By Dale Gillham | Published 24 April 2018
When it comes to cryptocurrencies, people generally sit in one of three categories. The first being they know nothing and don’t want to know. The second category are those who have an awareness of them but do not want to get involved and the third type are those who have caught the bug and are speculating.
So what are cryptocurrencies and are they something you should be taking notice of, and should you attempt to trade cryptocurrencies now or in the future?
Before we get into what they are, the category you sit in right now will be determined by your knowledge, experience and tolerance to risk. The type of people who know nothing about cryptocurrencies will generally have a low level of knowledge on investing and a low tolerance to risk.
In my experience, those who speculate on cryptocurrencies also have a low level of knowledge and experience in investing, although they are prepared to take high levels of risk.
Before we consider whether it is worth trading cryptocurrencies, let's take a look at what they are.
What are cryptocurrencies?
Basically cryptocurrencies are a form of electronic money. So that begs the question, will cryptocurrencies become a primary currency that we use every day around the world? I don't believe that cryptocurrencies will become a main form of currency anytime soon.

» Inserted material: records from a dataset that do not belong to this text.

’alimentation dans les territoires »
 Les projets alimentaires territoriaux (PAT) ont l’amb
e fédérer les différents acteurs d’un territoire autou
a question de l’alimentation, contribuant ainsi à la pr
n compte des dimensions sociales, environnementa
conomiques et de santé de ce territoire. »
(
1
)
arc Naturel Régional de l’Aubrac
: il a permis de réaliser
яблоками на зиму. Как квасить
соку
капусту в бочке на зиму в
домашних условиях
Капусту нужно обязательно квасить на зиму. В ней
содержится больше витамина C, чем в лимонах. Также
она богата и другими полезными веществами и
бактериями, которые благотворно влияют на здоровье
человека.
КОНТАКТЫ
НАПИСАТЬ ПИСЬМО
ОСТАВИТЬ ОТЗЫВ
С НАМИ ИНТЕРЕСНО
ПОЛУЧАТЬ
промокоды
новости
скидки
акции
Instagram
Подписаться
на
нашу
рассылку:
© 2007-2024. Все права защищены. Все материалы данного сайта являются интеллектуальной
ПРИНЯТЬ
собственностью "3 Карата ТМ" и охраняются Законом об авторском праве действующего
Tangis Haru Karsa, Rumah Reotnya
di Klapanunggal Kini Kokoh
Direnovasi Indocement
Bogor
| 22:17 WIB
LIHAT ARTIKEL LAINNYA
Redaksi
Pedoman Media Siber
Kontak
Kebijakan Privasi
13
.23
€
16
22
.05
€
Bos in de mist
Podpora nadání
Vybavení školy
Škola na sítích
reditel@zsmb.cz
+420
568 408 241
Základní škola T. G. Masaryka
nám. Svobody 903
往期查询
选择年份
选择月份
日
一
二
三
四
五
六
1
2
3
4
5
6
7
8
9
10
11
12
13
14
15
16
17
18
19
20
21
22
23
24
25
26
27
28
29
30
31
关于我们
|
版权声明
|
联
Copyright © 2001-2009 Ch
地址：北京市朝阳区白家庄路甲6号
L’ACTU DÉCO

Although, we are definitely heading towards a cashless society with the introduction of Apple pay and others but I don't think we will be buying our groceries or paying bills with Bitcoins anytime soon. They are just too unstable for the masses to take them seriously as an everyday currency.
This brings us to the question of the current limitations around cryptocurrencies. First and foremost, a lack of regulation is causing major issues for this form of currency becoming mainstream. Cryptocurrencies are largely unregulated around the world and this results in them being highly volatile.
The lack of regulation makes them very risky to own because any regulation, while welcome, will change the landscape and could cause major issues for all parties in this market. In short, uncertainty guarantees volatility.
For currencies to be stable they need government regulation and safety nets such as regulated currency exchanges. For example, investing in stocks, which are valued by a company’s overall profitability and asset base, and buying them through a regulated exchange gives the market certainty and in turn relative stability.
When you speculate on cryptocurrencies, you are realistically putting your trust in someone who you don’t know, and expecting them to honour that currency and to hold your investment in it safely.
And you are also trusting that someone else you don’t know will be willing to pay you more than you did for it. Lastly, you are hoping to be able to convert it to something more tangible that you can properly value like real cash or assets.
According to our regulators, exchange platforms on which you buy and sell digital currencies are not regulated, so if the platform fails or is hacked, you will not be protected and will have no legal recourse.
Cryptocurrency failures in the past have lost investors significant amounts of real money. In most countries cryptocurrencies are not recognised as legal tender and are only regulated to the extent that they fit within existing laws, such as tax laws.
This alone is why I will not touch this area at all and to date I do not know any professional investors or traders who do. You might be asking if there are any valid reasons for cryptocurrencies? Sadly, at the moment, I don’t think they have a lot going for them and there is no valid reason that I can see for trading or investing in them.
Just because someone can buy or sell something does not make it viable for others to do so. There are plenty of examples over hundreds of years of people investing in something that turned out to be either a scam or a financial disaster.
That said, the whole idea of cryptocurrencies is that they are decentralised and it gives consumers back power over the banks and I have to think that is a good idea. Decentralisation means lower transaction fees and faster processing times for individuals when making payments.
This is nice, in theory, however, we are not yet at a point where this is possible on a daily basis.
Personally I would much rather have my money in the stock market where I know I can make money and not have to worry 24 hours a day whether my investments have dropped 20 per cent plus in a matter of minutes.
The truth of the matter is that the laws of making money have not changed, and, on the whole, those who do not follow them end up broke, while those who do end up financially secure.